Lipton y Kwiatkowski, investigadores de la Columbia University han logrado un gran avance hacia la inteligencia artificial creando un robot capaz de tener conciencia.

 

Considero muy difícil calcular la distancia mínima para observarnos como si fuéramos otro. Lo dijo Dennett, filósofo estadounidense: «Somos unos usuarios atrapados en la ilusión del cerebro, órgano de reacciones electroquímicas para procesar datos». 

Por ello, envidio a un robot capaz de tener conciencia objetiva de él, de saberse robot; lo aprendió desde el minuto cero de su construcción, también de las dificultades de sus futuros trabajos, su destino, incluso de repararse los daños en su naturaleza metálica-electrónica.

Unos investigadores de Columbia han logrado un gran avance hacia la inteligencia artificial, según publica la revista Science Robotics.

El dichoso robot, después de un corto período iniciático, crea una autosimulación para adaptarse a las diversas situaciones de su futura vida, o sea, el manejo de tareas y, de paso, prescindir de la seguridad social, algo muy a valorar en estos tiempos. 

Es para desanimar a cualquiera: toda su vida leyendo al considerar a la literatura como la fuente de agua pura para calmar la sed de conciencia, y aunque discrepemos con Pessoa: «La cultura me crea una falsa genealogía y una falsa conciencia: la certeza de haber nacido hace miles de años con el primer hombre, y de solo tener raíces en su historia». 

Algún día y a este ritmo, será necesario ampliar el legado de Descartes «Pienso luego existo», porque entre la numerosa plebe humana los robots serán seres distinguidos.

Si las máquinas superan el grado de conciencia, más comparado con sapiens convertidos en bestiajos sin control de sus impulsos y analfabetos plenos, constituirá un placer preguntarle: «Robot, ¿cómo me ves? ¿consideras correcta mi conducta, el progresivo aumento de conocimientos y mi adaptación a una sociedad diferente?».  

El mundo romano sentiría en estos tiempos históricos rabiosa envidia al poder prescindir de la caterva de esclavos, un fastidio para los ricos era verlos envejecer, inútil y costoso ganado.

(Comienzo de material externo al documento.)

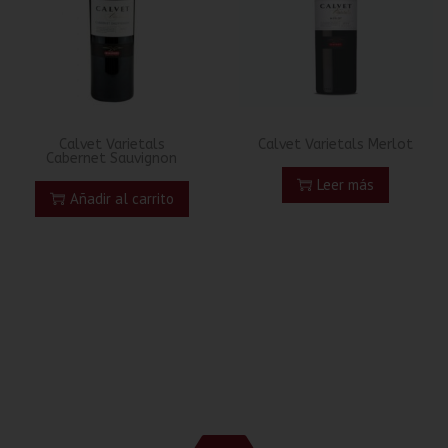
Calvet Varietals
Calvet Varietals Merlot
Cabernet Sauvignon
Leer más
Añadir al carrito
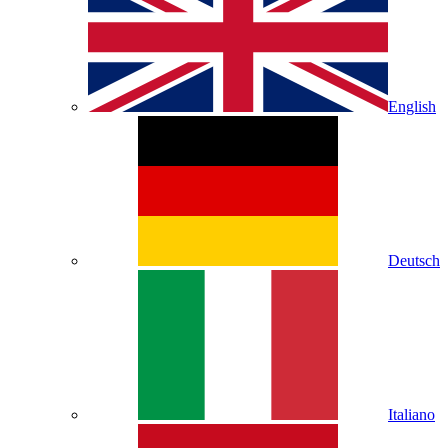
English
Deutsch
Italiano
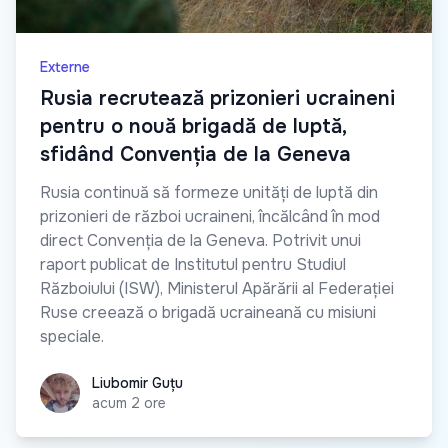
Externe
Rusia recrutează prizonieri ucraineni
pentru o nouă brigadă de luptă,
sfidând Convenția de la Geneva
Rusia continuă să formeze unități de luptă din
prizonieri de război ucraineni, încălcând în mod
direct Convenția de la Geneva. Potrivit unui
raport publicat de Institutul pentru Studiul
Războiului (ISW), Ministerul Apărării al Federației
Ruse creează o brigadă ucraineană cu misiuni
speciale.
Liubomir Guțu
Liubomir Guțu
acum 2 ore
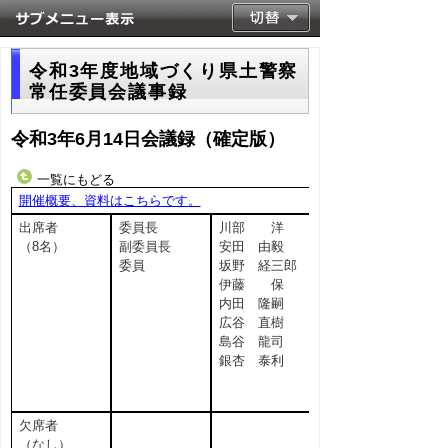
令和3年度地域づくり県土警察
常任委員会議事録
令和3年6月14日会議録（確定版）
一覧にもどる
開催概要、資料はこちらです。
出席者
委員長
川部 洋
（8名）
副委員長
安田 由毅
委員
坂野 経三郎
伊藤 保
内田 隆嗣
広谷 直樹
島谷 龍司
銀杏 泰利
欠席者
（なし）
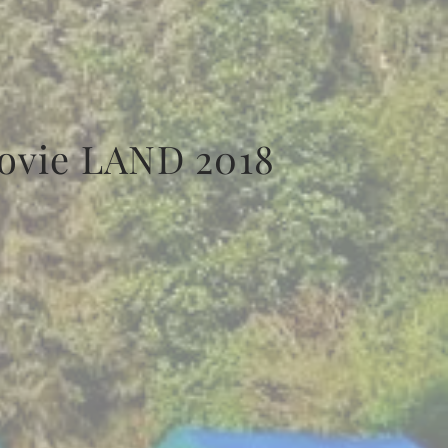
ovie LAND 2018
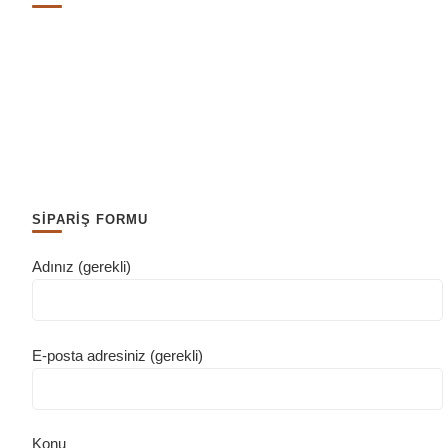
SİPARİŞ FORMU
Adınız (gerekli)
E-posta adresiniz (gerekli)
Konu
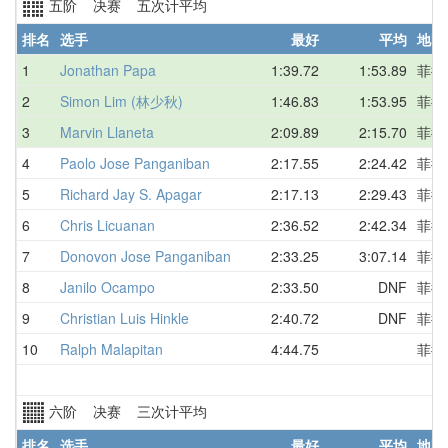
五阶 决赛 五次计平均
排名
选手
最好
平均
地区
1
Jonathan Papa
1:39.72
1:53.89
菲律
2
Simon Lim (林少秋)
1:46.83
1:53.95
菲律
3
Marvin Llaneta
2:09.89
2:15.70
菲律
4
Paolo Jose Panganiban
2:17.55
2:24.42
菲律
5
Richard Jay S. Apagar
2:17.13
2:29.43
菲律
6
Chris Licuanan
2:36.52
2:42.34
菲律
7
Donovon Jose Panganiban
2:33.25
3:07.14
菲律
8
Janilo Ocampo
2:33.50
DNF
菲律
9
Christian Luis Hinkle
2:40.72
DNF
菲律
10
Ralph Malapitan
4:44.75
菲律
六阶 决赛 三次计平均
排名
选手
最好
平均
地区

Una legión de robots hubiese sido el eterno futuro de Roma y divertida misión para el emperador de turno, sentado frente al Tíber, el mando a distancia, la lira dispuesta y tirándole los huesos de cerezas al perro de la amante.

Conste la certeza de permanecer en nuestros días esclavitudes, unas a las claras y otras cubiertas por capas de hipocresía. 

Lipson y Kwiatkowski, los padres de la criatura, del robot, creen desentrañar a través de la inteligencia artificial el viejo rompecabezas de la conciencia. «Los filósofos y científicos llevan siglos reflexionando sobre la autoconciencia pero poco progresan. Ocultamos nuestra ausencia de comprensión con subjetividades, pero los robots ahora nos obligan a tratar las vaguedades con algoritmos y mecanismos concretos». 

Dicho lo cual, preparen los gobiernos el cierre de las facultades de filosofía y reciclen al profesorado en las fábricas de robots o en policías antidisturbios por si se sublevan para manipular los controles electorales.

Menos mal la advertencia de los citados científicos: «Somos conscientes de las implicaciones éticas y de la posible pérdida de control. La poderosa tecnología debe manejarse con cuidado». 

Como el sistema compra lealtades, adormece conciencias, pacifica al mundo, tergiversa las encuestas del CIS y termina justificándolo todo, nuestra esperanza estará en los robots, provistos de un lema en sus factorías: «Pensamos en pensar».

Algún día sonarán a muerte las palabras de Kant: «Tengo un sentimiento siempre creciente de admiración y temor: al cielo estrellado y a la ley moral en mi conciencia».